▶ **YOUR GOAL**
What needs reproducing is the run of lines in the data below starting at the line with "ring pip: (177, 184)" and ending at the line with "middle tip: (248, 187)", both ends included. Copy it exactly, without pictures, and add nothing.

▶ **EXCERPTED RECORDS**

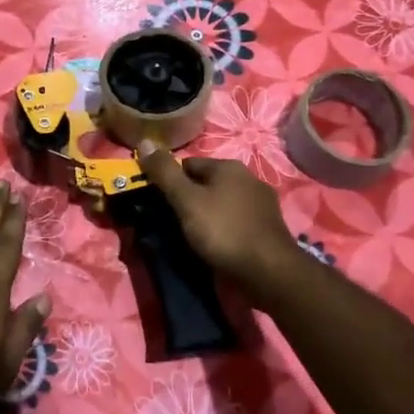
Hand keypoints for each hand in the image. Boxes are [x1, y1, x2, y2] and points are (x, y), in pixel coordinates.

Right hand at [136, 142, 305, 305]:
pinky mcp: (269, 227)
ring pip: (223, 203)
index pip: (188, 164)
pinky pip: (237, 221)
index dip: (170, 183)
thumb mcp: (187, 201)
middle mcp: (249, 178)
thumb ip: (165, 173)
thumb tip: (144, 141)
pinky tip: (218, 246)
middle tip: (174, 223)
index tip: (160, 205)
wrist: (270, 272)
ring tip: (194, 238)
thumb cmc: (224, 231)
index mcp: (229, 166)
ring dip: (208, 215)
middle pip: (206, 184)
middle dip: (189, 199)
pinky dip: (225, 229)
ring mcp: (262, 203)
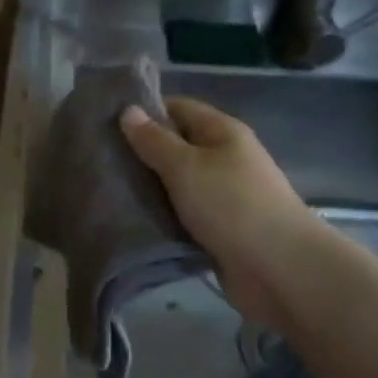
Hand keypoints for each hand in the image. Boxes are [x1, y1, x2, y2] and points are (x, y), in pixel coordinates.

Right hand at [120, 97, 313, 334]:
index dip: (144, 112)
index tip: (105, 124)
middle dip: (141, 154)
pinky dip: (162, 217)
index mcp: (222, 132)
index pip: (178, 108)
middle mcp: (225, 158)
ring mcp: (223, 195)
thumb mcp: (185, 166)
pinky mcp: (219, 229)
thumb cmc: (231, 205)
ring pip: (177, 184)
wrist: (278, 268)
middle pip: (177, 147)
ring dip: (149, 189)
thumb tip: (128, 110)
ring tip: (106, 191)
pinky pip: (183, 215)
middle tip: (100, 161)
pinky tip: (132, 221)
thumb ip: (154, 140)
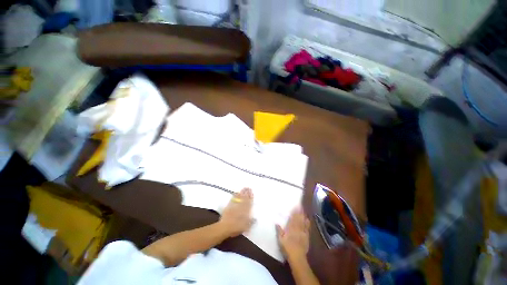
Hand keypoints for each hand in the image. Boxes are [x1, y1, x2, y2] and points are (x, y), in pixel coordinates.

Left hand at [219, 188, 253, 236]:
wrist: (226, 226)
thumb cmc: (237, 227)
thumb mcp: (246, 227)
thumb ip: (251, 222)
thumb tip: (255, 219)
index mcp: (246, 211)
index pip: (249, 202)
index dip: (251, 197)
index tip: (252, 192)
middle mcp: (241, 206)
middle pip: (245, 198)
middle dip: (247, 192)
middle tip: (248, 187)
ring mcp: (235, 205)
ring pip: (240, 197)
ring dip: (242, 192)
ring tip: (244, 188)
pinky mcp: (229, 205)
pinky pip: (233, 198)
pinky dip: (235, 195)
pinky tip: (236, 192)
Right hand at [276, 207, 310, 260]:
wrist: (297, 257)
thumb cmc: (287, 248)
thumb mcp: (280, 240)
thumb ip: (279, 231)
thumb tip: (276, 223)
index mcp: (291, 228)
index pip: (292, 218)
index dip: (294, 212)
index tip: (295, 206)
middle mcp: (297, 229)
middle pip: (298, 219)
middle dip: (299, 212)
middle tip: (300, 205)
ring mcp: (302, 232)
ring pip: (303, 222)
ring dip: (303, 216)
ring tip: (303, 210)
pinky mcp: (306, 237)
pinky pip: (307, 228)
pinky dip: (307, 223)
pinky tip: (308, 220)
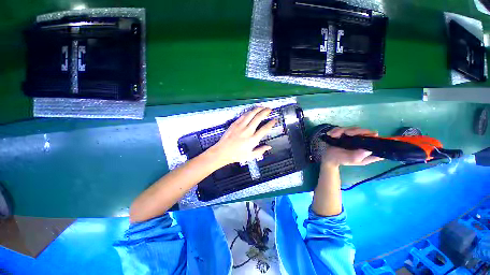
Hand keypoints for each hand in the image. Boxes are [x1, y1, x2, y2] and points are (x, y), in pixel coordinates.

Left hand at [209, 107, 276, 166]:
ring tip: (262, 107)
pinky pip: (243, 115)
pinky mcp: (234, 124)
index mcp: (253, 139)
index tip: (275, 119)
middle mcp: (248, 131)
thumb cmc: (237, 155)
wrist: (222, 152)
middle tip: (269, 109)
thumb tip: (269, 147)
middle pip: (258, 118)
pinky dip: (249, 112)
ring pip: (251, 114)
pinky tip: (252, 110)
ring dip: (257, 109)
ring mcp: (240, 126)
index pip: (265, 129)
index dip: (271, 123)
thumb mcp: (250, 156)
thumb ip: (260, 151)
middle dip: (265, 112)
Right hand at [322, 127, 383, 166]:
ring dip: (341, 130)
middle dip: (355, 131)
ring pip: (351, 128)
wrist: (328, 158)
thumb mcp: (350, 160)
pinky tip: (331, 134)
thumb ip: (358, 156)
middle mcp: (361, 142)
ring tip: (333, 135)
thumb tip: (368, 150)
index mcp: (366, 150)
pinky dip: (335, 130)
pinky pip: (341, 129)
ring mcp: (352, 137)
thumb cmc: (340, 160)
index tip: (371, 135)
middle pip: (363, 131)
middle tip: (346, 133)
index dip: (374, 137)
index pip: (375, 141)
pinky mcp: (344, 134)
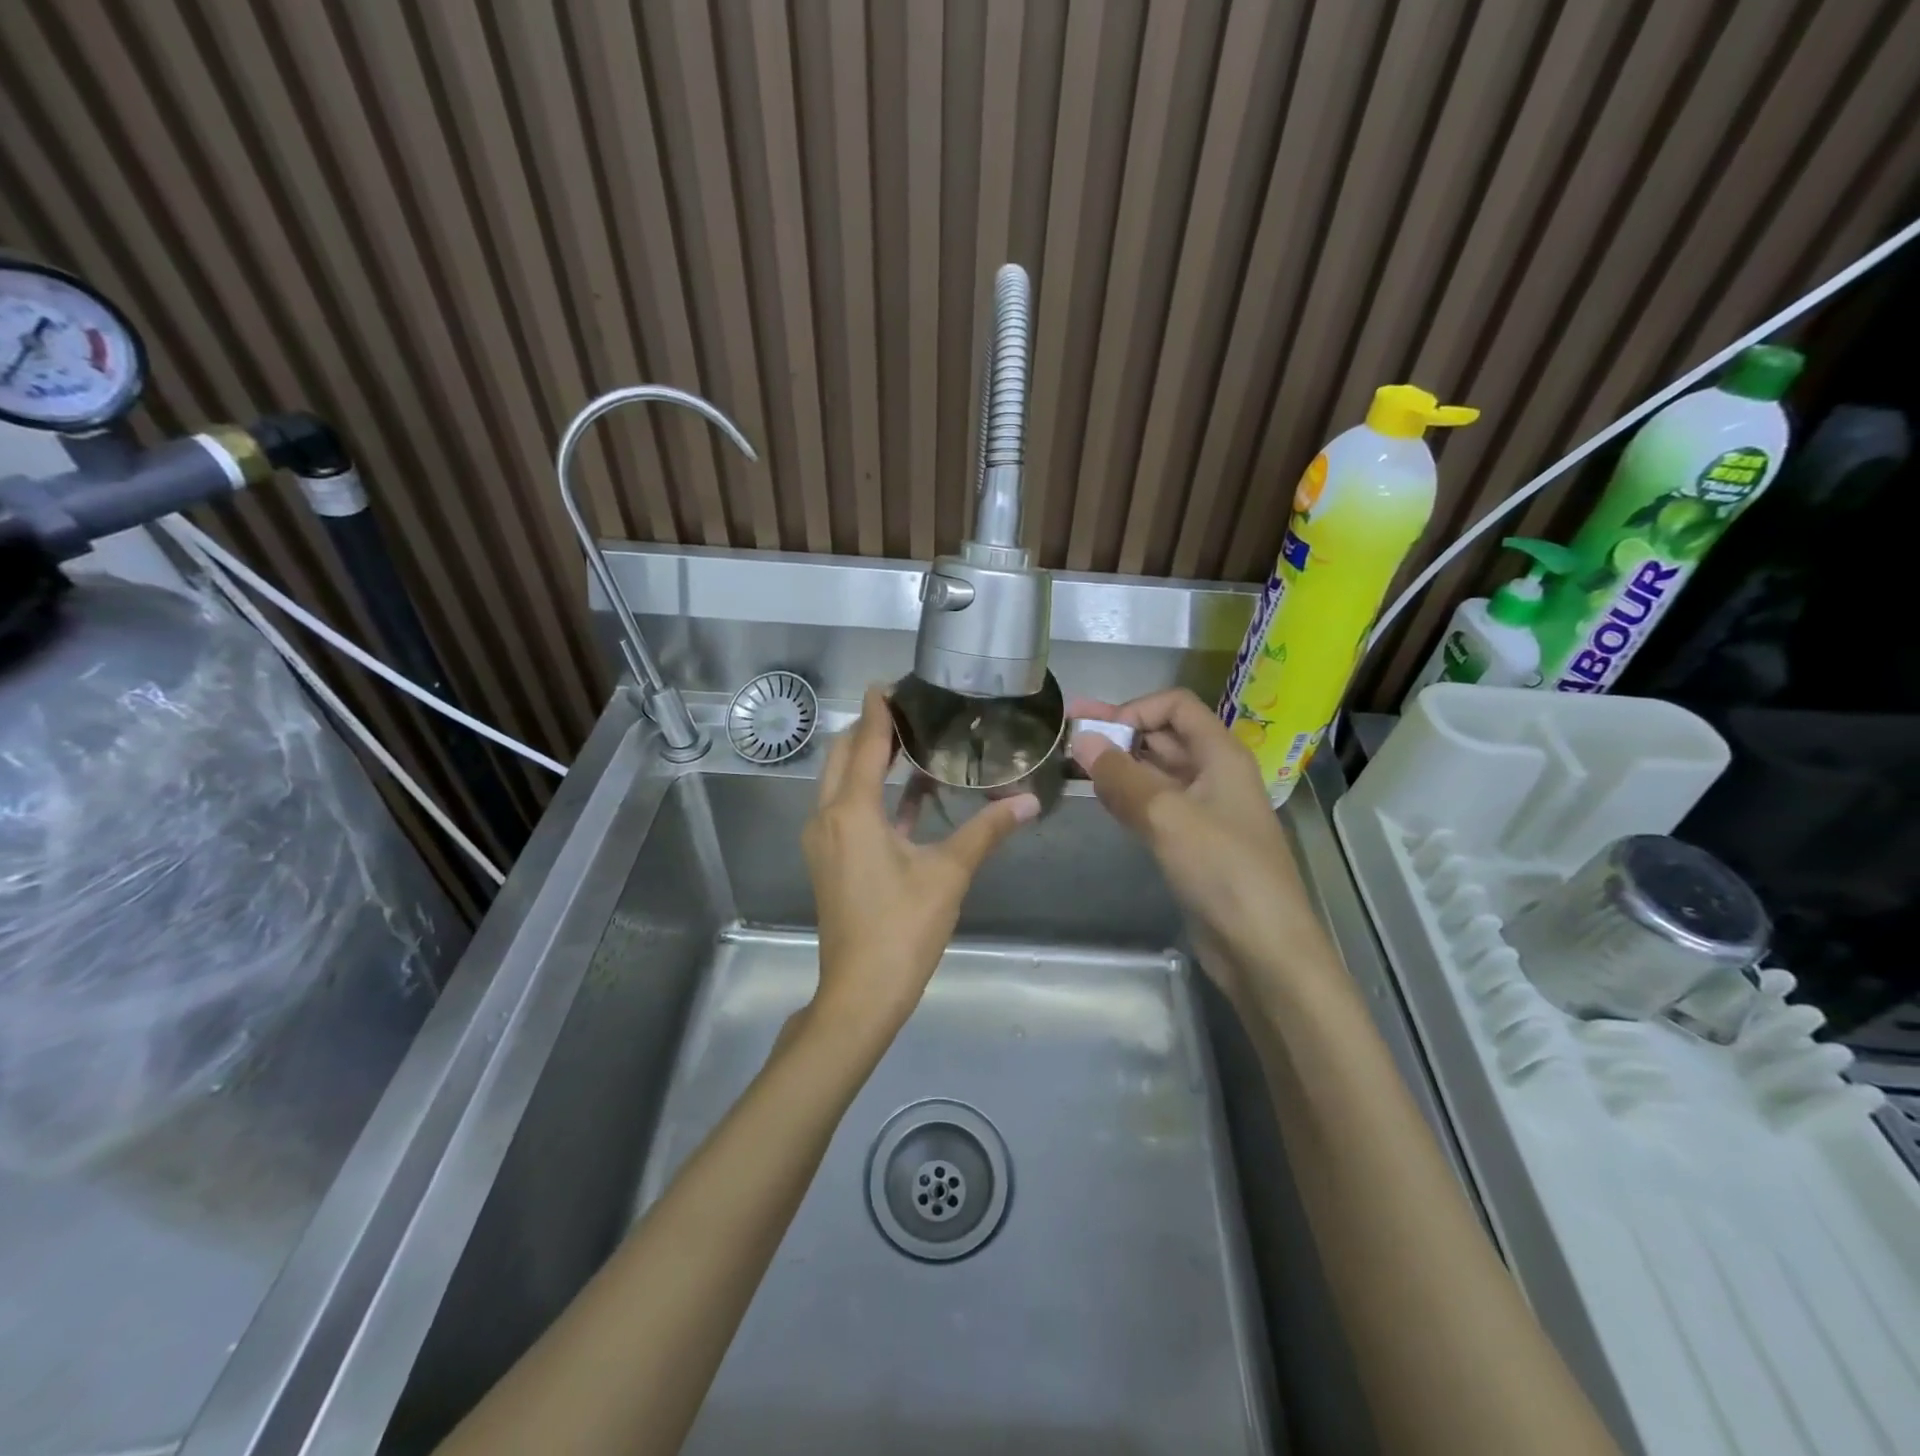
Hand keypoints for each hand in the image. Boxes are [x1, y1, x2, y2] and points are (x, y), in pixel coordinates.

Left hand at [803, 688, 1038, 1036]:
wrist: (860, 992)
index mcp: (852, 811)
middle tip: (908, 710)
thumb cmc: (903, 929)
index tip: (889, 682)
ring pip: (840, 782)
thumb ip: (987, 831)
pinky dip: (870, 794)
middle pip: (843, 756)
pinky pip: (845, 809)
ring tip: (910, 744)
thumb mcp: (949, 875)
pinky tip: (909, 797)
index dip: (878, 710)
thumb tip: (1029, 802)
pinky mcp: (829, 859)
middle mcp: (827, 816)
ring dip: (868, 761)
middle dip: (871, 730)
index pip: (864, 744)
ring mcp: (823, 840)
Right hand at [1070, 689, 1328, 1007]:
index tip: (1094, 730)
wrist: (1261, 948)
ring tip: (1070, 764)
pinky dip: (1125, 796)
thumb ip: (1121, 776)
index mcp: (1220, 755)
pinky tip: (1097, 798)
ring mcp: (1202, 810)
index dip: (1135, 709)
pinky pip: (1153, 805)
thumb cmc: (1222, 870)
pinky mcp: (1191, 843)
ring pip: (1154, 773)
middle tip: (1065, 734)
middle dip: (1117, 732)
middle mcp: (1213, 775)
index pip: (1176, 706)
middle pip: (1163, 736)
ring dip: (1117, 764)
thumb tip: (1081, 740)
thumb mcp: (1168, 816)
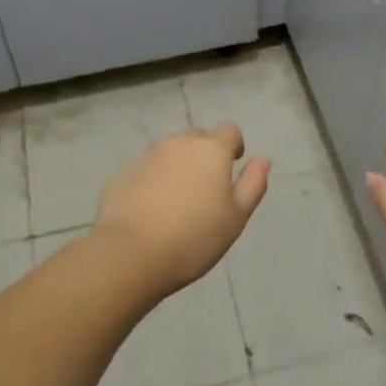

▶ **RESPONSE AREA**
ring pip: (177, 184)
wrist: (278, 268)
middle pip: (177, 147)
ring dip: (149, 189)
thumb tip: (128, 110)
ring tip: (106, 191)
pinky pip: (183, 215)
middle tip: (100, 161)
pinky tip: (132, 221)
thumb ip: (154, 140)
Hand keypoints for each hand in the image. Boxes are [x1, y1, x2, y2] and points are (x, y), in pixel coordinates.

Left hand at [219, 188, 253, 236]:
wrist: (226, 226)
thumb cmc: (237, 227)
thumb mcp: (246, 227)
thumb ip: (251, 222)
thumb tip: (255, 219)
index mcp: (246, 211)
index pip: (249, 202)
index dip: (251, 197)
index tip: (252, 192)
middle mcp: (241, 206)
middle pip: (245, 198)
middle dip: (247, 192)
middle tip: (248, 187)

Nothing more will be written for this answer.